Christine van Giesen
Door goed te luisteren, door in de therapie echt samen te werken en te willen begrijpen, door niet te snel mijn ideeën op de voorgrond te zetten en door me breed te scholen, heb ik meer en meer mijn eigen weg gevonden, waarin ik uitga van de wijsheid en antwoorden die ieder in zichzelf draagt. Ik zie het als mijn taak als therapeut om mensen te helpen zicht te krijgen op deze innerlijke
bron van informatie, zodat zij hun eigen zin gaan vinden in het grillige landschap dat het leven soms kan zijn.Het met aandacht, mildheid, belangstelling en openheid op onderzoek uitgaan, stilstaan en goed om je heen kijken naar wat er nu is, zal tot ver na de therapie van blijvende waarde zijn. Niet zozeer de dingen veranderen, maar de manier waarop je kijkt naar de dingen. Iedereen
bezit zijn of haar eigen unieke verhaal, en ook de kracht om aan de slag te gaan met de vragen (en antwoorden) die daaruit voortkomen. Dit inspireert me en geeft zin in (en aan) mijn werk.
Naast mijn werk als psychotherapeut in een vrijgevestigde praktijk vind ik het een mooie aanvulling om les en supervisie te geven aan vakgenoten. Naast het vergaren en verfijnen van kennis van psychopathologie en methodische vaardigheden, is tevens van belang om als psycholoog zicht
te krijgen op de eigen persoon en houding. Deze vormen en bepalen in belangrijke mate de therapeutische werkwijze. Voor mij als psychotherapeut biedt lesgeven een kans om me steeds weer opnieuw te verdiepen in de theorie en deze te vertalen naar de praktijk.
Tijdens de module wordt gebruik gemaakt van de volgende handboeken. Deze boeken dienen voorafgaand aan de module zelf aangeschaft te worden.

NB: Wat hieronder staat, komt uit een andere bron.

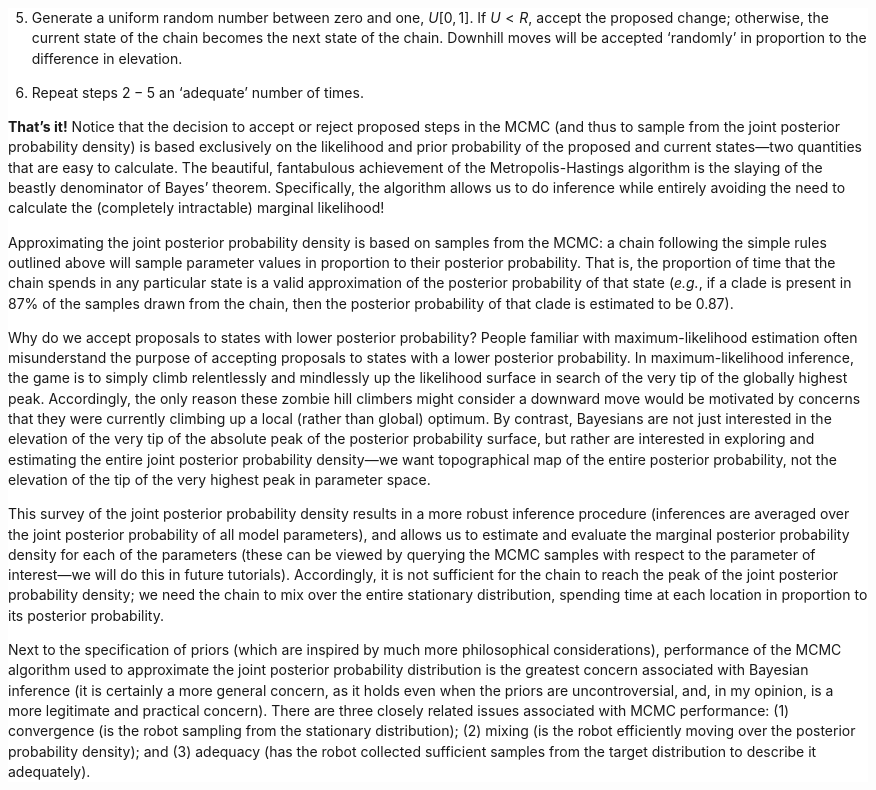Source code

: 5.  Generate a uniform random number between zero and one,
    $U[0,1]$. If $U<R$, accept the proposed change; otherwise, the
    current state of the chain becomes the next state of the chain.
    Downhill moves will be accepted ‘randomly’ in proportion to the
    difference in elevation.

6.  Repeat steps $2-5$ an ‘adequate’ number of times.

**That’s it!** Notice that the decision to accept or reject proposed
steps in the MCMC (and thus to sample from the joint posterior
probability density) is based exclusively on the likelihood and prior
probability of the proposed and current states—two quantities that are
easy to calculate. The beautiful, fantabulous achievement of the
Metropolis-Hastings algorithm is the slaying of the beastly denominator
of Bayes’ theorem. Specifically, the algorithm allows us to do inference
while entirely avoiding the need to calculate the (completely
intractable) marginal likelihood!

Approximating the joint posterior probability density is based on
samples from the MCMC: a chain following the simple rules outlined above
will sample parameter values in proportion to their posterior
probability. That is, the proportion of time that the chain spends in
any particular state is a valid approximation of the posterior
probability of that state (*e.g.*, if a clade is present in
$87\%$ of the samples drawn from the chain, then the posterior
probability of that clade is estimated to be $0.87$).

Why do we accept proposals to states with lower posterior probability?
People familiar with maximum-likelihood estimation often misunderstand
the purpose of accepting proposals to states with a lower posterior
probability. In maximum-likelihood inference, the game is to simply
climb relentlessly and mindlessly up the likelihood surface in search of
the very tip of the globally highest peak. Accordingly, the only reason
these zombie hill climbers might consider a downward move would be
motivated by concerns that they were currently climbing up a local
(rather than global) optimum. By contrast, Bayesians are not just
interested in the elevation of the very tip of the absolute peak of the
posterior probability surface, but rather are interested in exploring
and estimating the entire joint posterior probability density—we want
topographical map of the entire posterior probability, not the elevation
of the tip of the very highest peak in parameter space.

This survey of the joint posterior probability density results in a more
robust inference procedure (inferences are averaged over the joint
posterior probability of all model parameters), and allows us to
estimate and evaluate the marginal posterior probability density for
each of the parameters (these can be viewed by querying the MCMC samples
with respect to the parameter of interest—we will do this in future
tutorials). Accordingly, it is not sufficient for the chain to reach the
peak of the joint posterior probability density; we need the chain to
mix over the entire stationary distribution, spending time at each
location in proportion to its posterior probability.

Next to the specification of priors (which are inspired by much more
philosophical considerations), performance of the MCMC algorithm used to
approximate the joint posterior probability distribution is the greatest
concern associated with Bayesian inference (it is certainly a more
general concern, as it holds even when the priors are uncontroversial,
and, in my opinion, is a more legitimate and practical concern). There
are three closely related issues associated with MCMC performance: (1)
convergence (is the robot sampling from the stationary distribution);
(2) mixing (is the robot efficiently moving over the posterior
probability density); and (3) adequacy (has the robot collected
sufficient samples from the target distribution to describe it
adequately).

- Young, J.E., Klosko, J.S. & Weishaar, M.E. (2020). Schemagerichte therapie, handboek voor therapeuten. Houten, Bohn Stafleu van Loghum. ISBN: 9789036824408
- Arntz, A. & Jacob, G. (2012). Schematherapie, een praktische handleiding. Uitgeverij Nieuwezijds. ISBN: 9789057123542
Per bijeenkomst wordt aangegeven welke literatuur voorbereid moet worden voor de betreffende lesdag. Naast de handboeken zal er gebruik gemaakt worden van verplichte literatuur. Van de deelnemers wordt verwacht dat ze voorafgaand aan de module de betreffende literatuur hebben bestudeerd. De literatuur wordt als bekend verondersteld en zal als basis dienen voor verdieping tijdens de lesdag. Van de deelnemer wordt verwacht dat hij/zij zelf kiest welke literatuur nodig is om grip te krijgen op de onderwerpen die in de bijeenkomst aan bod komen. Conform de richtlijn van de VGCt en het Register Schematherapie dient per lesdag minimaal 60 en maximaal 100 pagina’s bestudeerd te worden.